A range of Nokia Lumia mobile handsets displayed in the Microsoft Corp pavilion at the Mobile World Congress in Barcelona (file). InterDigital lost an eight-year battle to claim patent royalties on Nokia phones, now made by Microsoft.

Bloomberg
Washington



InterDigital lost an eight-year battle to claim patent royalties on Nokia phones, now made by Microsoft Corp.
The devices don’t infringe patents related to ways that control how mobile phones make calls, the US International Trade Commission said in a notice posted Friday on its website. It rejected InterDigital’s request to block US imports of the Nokia-branded phones. The case was filed in August 2007 before Nokia Oyj sold its handset business to Microsoft.
In finding that there was no violation of InterDigital rights, the commission didn’t address the broader issue of whether InterDigital offered to license its patents on fair and reasonable terms. A trade judge in April found that Microsoft wasn’t willing to take any license, no matter what InterDigital offered.
InterDigital, which has 200 researchers and gets almost all of its revenue from patent-licensing, has sued companies that refused to pay royalties. It contends that its inventions are an essential component of standardised 3G and 4G wireless technologies.
InterDigital fell more than 4% on the news in trading after the close of New York trading. The shares ended at $49.46, down less than a%, during regular trading hours.
“Today’s decision is disappointing but is expected to have a limited impact on our going-forward business, given the decline of the Nokia mobile device business under Microsoft’s control and its limited market position,” said William J Merritt, chief executive officer of InterDigital.
The company will continue to seek compensation for past infringement, he said.

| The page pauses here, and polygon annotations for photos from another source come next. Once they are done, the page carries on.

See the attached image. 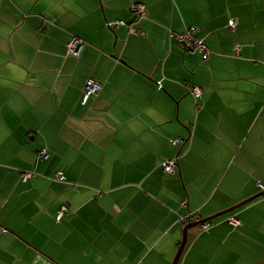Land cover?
I'll return each mask as SVG.
<instances>
[{
  "label": "crops",
  "instance_id": "crops-1",
  "mask_svg": "<svg viewBox=\"0 0 264 264\" xmlns=\"http://www.w3.org/2000/svg\"><path fill=\"white\" fill-rule=\"evenodd\" d=\"M262 191L264 0H0V264H171ZM177 264H264V194Z\"/></svg>",
  "mask_w": 264,
  "mask_h": 264
},
{
  "label": "built area",
  "instance_id": "built-area-1",
  "mask_svg": "<svg viewBox=\"0 0 264 264\" xmlns=\"http://www.w3.org/2000/svg\"><path fill=\"white\" fill-rule=\"evenodd\" d=\"M142 11V7L140 5H133L132 6V12L136 16H140ZM118 24H121L118 21H115L108 25V27H116ZM227 29L230 32H233L235 30V22L234 20H229L227 22ZM171 36L176 39L179 46L188 53H197L200 56V59L202 62H205L208 60L210 52L207 48V46L203 43L201 39H199L196 36V28L195 27H189L185 29L182 33H171ZM83 44L80 39L74 37L72 38L66 45L67 48V55L78 57L81 51ZM238 47H236L235 54H238ZM158 88H161V85L158 83ZM100 90V85L92 80H88L83 89H82V96H81V103H85L89 97L95 96ZM189 92L192 94L193 97H199L202 94V89L196 86H192ZM170 143L176 146H180L182 144V141L179 139H171ZM46 154L44 151L40 152V157H45ZM160 167L164 173L172 174L174 173L175 169L177 168V160L176 158L171 160H162L160 162ZM33 173L31 172H23L20 174V178L22 181H26L27 179L33 177ZM54 179L57 181L62 180V173L58 172L55 174ZM68 213V208L66 205H62L56 214V221H59L64 215ZM190 221V217L187 216L183 219L182 223L186 224ZM226 223L232 227H237L240 225V222L233 218H228L226 220ZM208 227V224L201 225L202 229H206Z\"/></svg>",
  "mask_w": 264,
  "mask_h": 264
},
{
  "label": "water",
  "instance_id": "water-1",
  "mask_svg": "<svg viewBox=\"0 0 264 264\" xmlns=\"http://www.w3.org/2000/svg\"><path fill=\"white\" fill-rule=\"evenodd\" d=\"M263 194H264V191H262L261 193H259V194L255 195V196L251 197L250 199H247L246 201H243V202L237 204L236 206L231 207V208H229V209H226V210H224V211H222V212H220V213H218V214H216V215H214V216H212V217H209V218H206V219H201V220H199V221L190 222V223L186 224V225L183 227V229H182L181 242H180V244H179V246H178V249H177V251H176V254H175V256H174V258H173L171 264H177V262H178V260H179V258H180V256H181V254H182L183 248H184V246H185V242H186V232H187L189 229H191V228H193V227H196V226H199V225L208 224L209 221H211V220H213V219H215V218H217V217H220V216H222V215L228 214V213H230L231 211H233L234 209H236V208H238V207H240V206L245 205L246 203H248V202H250V201H252V200H254V199H256V198H258V197H260V196H262Z\"/></svg>",
  "mask_w": 264,
  "mask_h": 264
}]
</instances>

Microsoft argues that InterDigital is misusing its patents to try to extract unreasonably high royalty payments. It filed an antitrust lawsuit August 20 over what it called InterDigital’s “abusive licensing practices and unlawful monopolisation.” “We’re grateful the Commission stopped InterDigital from trying to block our products,” David Cuddy, a Microsoft spokesman, said in a statement. “We’ll continue to pursue our separate suit addressing InterDigital’s unlawful conduct and abusive patent licensing scheme.”
Espoo, Finland-based Nokia, which has taken legal positions in other cases that would support InterDigital’s royalty arguments, didn’t join Microsoft when it comes to the issue of royalty demands.

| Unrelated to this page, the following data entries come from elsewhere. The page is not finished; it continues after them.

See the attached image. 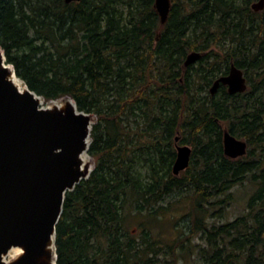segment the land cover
<instances>
[{
    "label": "trees",
    "instance_id": "obj_1",
    "mask_svg": "<svg viewBox=\"0 0 264 264\" xmlns=\"http://www.w3.org/2000/svg\"><path fill=\"white\" fill-rule=\"evenodd\" d=\"M258 0H170L165 24L155 0H0V47L7 63L46 103L71 98L91 114L89 179L66 195L56 228L57 264H162L143 232L127 233L130 212L151 218L180 196L191 203L200 264H264V10ZM202 58L184 68L187 56ZM234 64L248 89L230 95L214 82ZM224 131L247 155L224 154ZM180 146L189 167L173 174ZM249 181L247 213L233 221L215 205ZM217 201V202H215ZM188 238L186 241H189ZM185 250L184 240L175 248Z\"/></svg>",
    "mask_w": 264,
    "mask_h": 264
},
{
    "label": "water",
    "instance_id": "obj_2",
    "mask_svg": "<svg viewBox=\"0 0 264 264\" xmlns=\"http://www.w3.org/2000/svg\"><path fill=\"white\" fill-rule=\"evenodd\" d=\"M80 1L65 0L67 4ZM155 8L165 24L170 0H155ZM252 9L263 11L264 0L253 4ZM200 58V53H191L184 68ZM10 69L16 75L0 47V264H6L3 258L12 248H21L23 254L9 264H48L47 259L52 256L47 248L52 239L55 243L66 195L89 179L94 169L85 175L79 158L84 152L88 154L95 117L80 112L69 97L59 100L63 103L61 108H48L58 101L42 107L43 97L25 83L26 91L20 92L10 82ZM221 85L230 95L248 89L244 73L234 64L227 76L214 82L211 95ZM38 99L43 102L40 104ZM68 100L73 104H68ZM223 146L229 159L242 158L248 152L246 141L228 131H224ZM191 155L190 147H177L175 176L189 167Z\"/></svg>",
    "mask_w": 264,
    "mask_h": 264
},
{
    "label": "rangeland",
    "instance_id": "obj_3",
    "mask_svg": "<svg viewBox=\"0 0 264 264\" xmlns=\"http://www.w3.org/2000/svg\"><path fill=\"white\" fill-rule=\"evenodd\" d=\"M89 158V169L91 171L94 168V160L90 156ZM254 191L255 186L249 181L244 182L243 185L236 186L230 193L220 199H227L228 196H231V201H227L222 206L215 205L210 212V215H212L220 208H225L223 218H210V222L212 224H222L223 222L233 221L243 214H246L248 200ZM172 202L176 204L170 211H166L155 218H151L147 212L145 214L136 212L128 213L124 228L127 233H130L135 238H140L145 231L151 236L152 242L159 243V247L165 248L166 245H169L174 248L172 257L161 254L162 264H200L199 259L194 257V245L204 246V243L200 240V236L194 238V235H192L191 230L194 229V224L191 218L188 217L191 214V203L188 199L174 196L169 198L164 205L167 207ZM188 238L190 240L186 241ZM182 240H184L186 249L175 248L176 242Z\"/></svg>",
    "mask_w": 264,
    "mask_h": 264
},
{
    "label": "bare ground",
    "instance_id": "obj_4",
    "mask_svg": "<svg viewBox=\"0 0 264 264\" xmlns=\"http://www.w3.org/2000/svg\"><path fill=\"white\" fill-rule=\"evenodd\" d=\"M2 49V48H1ZM4 52V51H3ZM188 57V56H187ZM201 58H202V54H201ZM200 58V59H201ZM199 59V60H200ZM187 60V59H186ZM198 60V61H199ZM197 61V62H198ZM186 62V61H185ZM195 64V63H193ZM191 64V65H193ZM11 70V69H10ZM243 72V71H242ZM9 80L10 82L20 91V92H25L26 91V86L24 85V82L21 79H18V77L16 75L13 74V71L11 70V75L9 76ZM40 100V104L43 102L42 99H38ZM61 103V104H60ZM72 102L68 100V104H71ZM43 104H41L42 107H47ZM73 104V103H72ZM56 107H62V102H55L53 104H50L48 108H56ZM80 165H81V170L86 174H88L90 172V158L89 155L87 154V152H84L80 158ZM174 166V165H173ZM56 241V240H55ZM49 254H51L52 258L47 259V263L48 264H56L55 263V253H56V246L54 243V240L52 239V242L48 245L47 248ZM23 254V250L21 248H12L8 251V253L4 256V262L6 264H9L11 262H13L15 259H17L18 257H20Z\"/></svg>",
    "mask_w": 264,
    "mask_h": 264
},
{
    "label": "flooded vegetation",
    "instance_id": "obj_5",
    "mask_svg": "<svg viewBox=\"0 0 264 264\" xmlns=\"http://www.w3.org/2000/svg\"><path fill=\"white\" fill-rule=\"evenodd\" d=\"M177 139H178V140H177ZM175 142H176V151H177V147H182V146L179 145V138H178V137L176 138ZM188 147H189V146H188Z\"/></svg>",
    "mask_w": 264,
    "mask_h": 264
}]
</instances>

Instead, it’s said that it didn’t infringe the patents and wouldn’t be subject to any import ban because it no longer makes the handsets.
The case has become a flashpoint in a global debate over how to value patents on the fundamental ways modern electronics work and talk to each other.
Companies that get together to create the standards for things like Wi-Fi pledge to license any patents on reasonable terms, to balance out their advantage in ensuring their inventions get included in the standard.
Historically, industry standard-setting boards had been content to let companies figure out among themselves any royalty disputes.
That’s created tension as the market shifts because those who pioneered the mobile-phone market are no longer making them.
It has split the technology industry, with InterDigital siding with Qualcomm, which gets most of its revenue from licensing, as well as Nokia and Ericsson AB. Microsoft’s position is backed by Apple, Hewlett-Packard Co and Intel Corp.
Even regulators are having trouble coming up with a single position. US Federal Trade Commission Chairwoman Edith Ramirez, a Democrat, filed documents with the ITC arguing that the trade judge was wrong in his analysis.